- Title: Founder of the Sautrāntika school of Buddhism

Personal life
- Born: 3rd century CE

Religious life
- Religion: Buddhism

= Kumāralāta =

Founder of the Sautrāntika school of Buddhism

Kumāralāta (3rd century) was an Indian founder of the Sautrāntika school of Buddhism.

==Biography==
He was a native of Taxila. According to the Chinese sources, he moved to Kabandha, where the king of the country gave him a splendid monastery in an old palace. He was known all over the Buddhist world for his genius, great learning and abilities; he also had influence on the development of Japanese Buddhism. He was considered one of the "four Suns illuminating the world", other three being Aśvaghoṣa, Aryadeva and Nagarjuna.

==Works==
The founding of the Sautrāntika school is attributed to the elder Kumāralāta (c. 3rd century CE), author of a "collection of dṛṣtānta" (Dṛṣtāntapaṅkti) called the Kalpanāmaṇḍitīkā. The Sautrāntikas were sometimes also called "disciples of Kumāralāta". According to the Chinese sources, Harivarman (250-350 CE) was a student of Kumāralāta who became disillusioned with Buddhist Abhidharma and then wrote the Tattvasiddhi-śāstra in order to "eliminate confusion and abandon the later developments, with the hope of returning to the origin". This writing then formed the basis of formation of Jōjitsu school of Japanese Buddhism.

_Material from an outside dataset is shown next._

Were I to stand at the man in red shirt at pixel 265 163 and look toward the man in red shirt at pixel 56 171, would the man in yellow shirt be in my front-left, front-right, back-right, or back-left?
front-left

Kumāralāta's work Kalpanāmaṇḍitikā Dṛṣṭāntapaṅkti (“Garland of Examples,” henceforth Kumāralāta's Garland) reflects an urgent statement of the core values of Buddhist urban businesspeople. According to Loukota Sanclemente and Diego, it emphasize both religious piety and the pursuit of wealth, a concern for social respectability, a strong work ethic, and an emphasis on rational decision-making. These values inform Kumāralāta's religious vision of poverty and wealth. His vision of religious giving conjugates economic behavior and religious doctrine, and the outcome is a model that confers religious legitimation to the pursuit of wealth but also an economic outlet for religious fervor and a solid financial basis for the monastic establishment, depicted by Kumāralāta in close interdependence with the laity and, most importantly, within the same social class.